Love may be in the air, but so is something the National Endowment for Financial Education (NEFE) calls financial infidelity.

Instances of people hiding financial information from a spouse or partner is growing and has a detrimental effect on relationships, according to a NEFE survey released Thursday.

Forty-two percent of the 2,057 adults surveyed say they have hidden financial information from a partner, up from 33 percent who admitted this two years ago. When financial deceptions occur, 75 percent of the time it has an effect on the relationshi, according to respondents.

“When you agree to combine finances in a relationship, you’re also agreeing to a certain degree of cooperation and transparency in your money management. ... Yet we’re seeing the implicit promise of collaboration destroyed by financial game-playing,” says Ted Beck, president and CEO of NEFE.

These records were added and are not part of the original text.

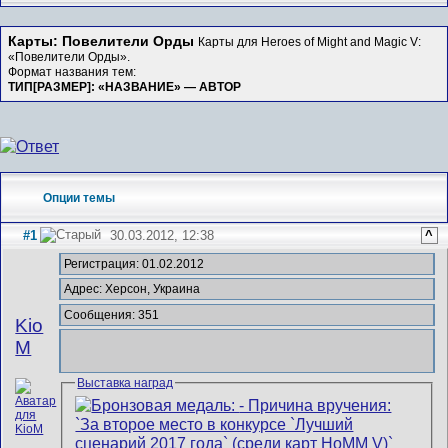
Карты: Повелители Орды
Карты для Heroes of Might and Magic V:
«Повелители Орды».
Формат названия тем:
ТИП[РАЗМЕР]: «НАЗВАНИЕ» — АВТОР
Опции темы
#1
30.03.2012, 12:38
^
Регистрация: 01.02.2012
Адрес: Херсон, Украина
Сообщения: 351
Kio
M
Выставка наград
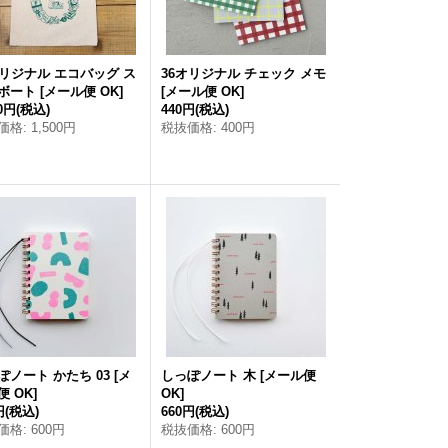
オリジナル エコバッグ ス
36オリジナル チェック メモ
ボート
[
メール便 OK
]
[
メール便 OK
]
50円
(税込)
440円
(税込)
価格
:
1,500円
税抜価格
:
400円
ぽノート かたち 03
[
メ
しっぽノート 木
[
メール便
便 OK
]
OK
]
円
(税込)
660円
(税込)
価格
:
600円
税抜価格
:
600円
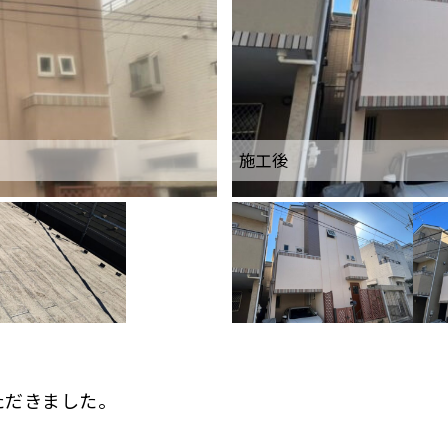
施工前（屋根）
施工後
ただきました。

“Financial infidelity hurts regardless of its scale. Hiding or lying about small amounts of money can damage a relationship just as effectively as a high-dollar deceit," he says. "In fact, in all cases of this deception, people affected say it impacted their relationship in some way—almost always negatively. It causes arguments, erosion of trust, separation or even divorce.” 

Thirty-nine percent hid such things as a purchase, a bill or cash from a partner and 16 percent lied about debt.

Confronting a partner about these issues can be uncomfortable, NEFE says, but admitting the truth and rebuilding trust and mutual financial goals is necessary.

“It will take sustained transparency in all communication, and it takes a commitment from both to stick to the goals that you’ve set together,” says Beck.

NEFE (www.nefe.org) is a not-for-profit foundation designed to promote good financial decision making.